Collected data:
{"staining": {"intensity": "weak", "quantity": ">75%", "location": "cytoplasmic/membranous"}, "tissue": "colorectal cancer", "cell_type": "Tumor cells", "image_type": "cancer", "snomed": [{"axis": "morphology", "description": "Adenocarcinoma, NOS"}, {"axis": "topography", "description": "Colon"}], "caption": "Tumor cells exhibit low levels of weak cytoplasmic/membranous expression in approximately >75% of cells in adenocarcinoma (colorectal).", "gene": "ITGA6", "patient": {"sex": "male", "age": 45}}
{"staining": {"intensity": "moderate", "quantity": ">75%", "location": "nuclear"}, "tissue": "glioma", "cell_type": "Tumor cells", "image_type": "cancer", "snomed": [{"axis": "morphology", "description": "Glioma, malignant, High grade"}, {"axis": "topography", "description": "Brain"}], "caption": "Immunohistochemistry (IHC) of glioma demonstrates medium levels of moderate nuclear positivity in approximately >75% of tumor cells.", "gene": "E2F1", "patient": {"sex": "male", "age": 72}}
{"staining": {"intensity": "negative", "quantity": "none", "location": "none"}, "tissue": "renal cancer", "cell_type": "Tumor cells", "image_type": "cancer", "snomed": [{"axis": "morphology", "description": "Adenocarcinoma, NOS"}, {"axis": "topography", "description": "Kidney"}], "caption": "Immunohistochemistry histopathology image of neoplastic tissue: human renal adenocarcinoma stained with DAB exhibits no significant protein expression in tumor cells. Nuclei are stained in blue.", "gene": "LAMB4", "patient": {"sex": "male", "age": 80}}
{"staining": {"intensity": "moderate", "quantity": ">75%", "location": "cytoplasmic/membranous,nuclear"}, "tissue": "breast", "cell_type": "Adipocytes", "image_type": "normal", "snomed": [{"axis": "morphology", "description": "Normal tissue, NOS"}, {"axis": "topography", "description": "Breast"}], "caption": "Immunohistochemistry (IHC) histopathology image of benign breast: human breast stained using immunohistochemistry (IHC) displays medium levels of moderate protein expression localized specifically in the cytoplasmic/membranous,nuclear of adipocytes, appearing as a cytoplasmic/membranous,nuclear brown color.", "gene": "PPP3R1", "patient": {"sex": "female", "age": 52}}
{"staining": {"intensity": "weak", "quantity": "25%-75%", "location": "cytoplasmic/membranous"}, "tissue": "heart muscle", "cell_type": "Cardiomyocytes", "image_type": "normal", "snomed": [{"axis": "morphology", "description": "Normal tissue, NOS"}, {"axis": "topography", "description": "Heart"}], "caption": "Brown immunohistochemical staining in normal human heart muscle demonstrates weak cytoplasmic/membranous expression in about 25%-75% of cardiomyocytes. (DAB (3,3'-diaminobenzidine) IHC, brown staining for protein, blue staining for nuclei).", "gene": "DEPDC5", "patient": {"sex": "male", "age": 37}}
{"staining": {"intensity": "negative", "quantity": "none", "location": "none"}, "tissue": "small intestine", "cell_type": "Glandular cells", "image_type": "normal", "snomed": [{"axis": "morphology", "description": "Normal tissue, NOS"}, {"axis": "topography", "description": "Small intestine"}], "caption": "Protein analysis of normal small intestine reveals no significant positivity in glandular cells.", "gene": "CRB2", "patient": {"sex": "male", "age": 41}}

WHAT THE TASK ASKS — The answer must consist of all the entries, copied exactly.

TASK ANSWER —
{"staining": {"intensity": "weak", "quantity": ">75%", "location": "cytoplasmic/membranous"}, "tissue": "colorectal cancer", "cell_type": "Tumor cells", "image_type": "cancer", "snomed": [{"axis": "morphology", "description": "Adenocarcinoma, NOS"}, {"axis": "topography", "description": "Colon"}], "caption": "Tumor cells exhibit low levels of weak cytoplasmic/membranous expression in approximately >75% of cells in adenocarcinoma (colorectal).", "gene": "ITGA6", "patient": {"sex": "male", "age": 45}}
{"staining": {"intensity": "moderate", "quantity": ">75%", "location": "nuclear"}, "tissue": "glioma", "cell_type": "Tumor cells", "image_type": "cancer", "snomed": [{"axis": "morphology", "description": "Glioma, malignant, High grade"}, {"axis": "topography", "description": "Brain"}], "caption": "Immunohistochemistry (IHC) of glioma demonstrates medium levels of moderate nuclear positivity in approximately >75% of tumor cells.", "gene": "E2F1", "patient": {"sex": "male", "age": 72}}
{"staining": {"intensity": "negative", "quantity": "none", "location": "none"}, "tissue": "renal cancer", "cell_type": "Tumor cells", "image_type": "cancer", "snomed": [{"axis": "morphology", "description": "Adenocarcinoma, NOS"}, {"axis": "topography", "description": "Kidney"}], "caption": "Immunohistochemistry histopathology image of neoplastic tissue: human renal adenocarcinoma stained with DAB exhibits no significant protein expression in tumor cells. Nuclei are stained in blue.", "gene": "LAMB4", "patient": {"sex": "male", "age": 80}}
{"staining": {"intensity": "moderate", "quantity": ">75%", "location": "cytoplasmic/membranous,nuclear"}, "tissue": "breast", "cell_type": "Adipocytes", "image_type": "normal", "snomed": [{"axis": "morphology", "description": "Normal tissue, NOS"}, {"axis": "topography", "description": "Breast"}], "caption": "Immunohistochemistry (IHC) histopathology image of benign breast: human breast stained using immunohistochemistry (IHC) displays medium levels of moderate protein expression localized specifically in the cytoplasmic/membranous,nuclear of adipocytes, appearing as a cytoplasmic/membranous,nuclear brown color.", "gene": "PPP3R1", "patient": {"sex": "female", "age": 52}}
{"staining": {"intensity": "weak", "quantity": "25%-75%", "location": "cytoplasmic/membranous"}, "tissue": "heart muscle", "cell_type": "Cardiomyocytes", "image_type": "normal", "snomed": [{"axis": "morphology", "description": "Normal tissue, NOS"}, {"axis": "topography", "description": "Heart"}], "caption": "Brown immunohistochemical staining in normal human heart muscle demonstrates weak cytoplasmic/membranous expression in about 25%-75% of cardiomyocytes. (DAB (3,3'-diaminobenzidine) IHC, brown staining for protein, blue staining for nuclei).", "gene": "DEPDC5", "patient": {"sex": "male", "age": 37}}
{"staining": {"intensity": "negative", "quantity": "none", "location": "none"}, "tissue": "small intestine", "cell_type": "Glandular cells", "image_type": "normal", "snomed": [{"axis": "morphology", "description": "Normal tissue, NOS"}, {"axis": "topography", "description": "Small intestine"}], "caption": "Protein analysis of normal small intestine reveals no significant positivity in glandular cells.", "gene": "CRB2", "patient": {"sex": "male", "age": 41}}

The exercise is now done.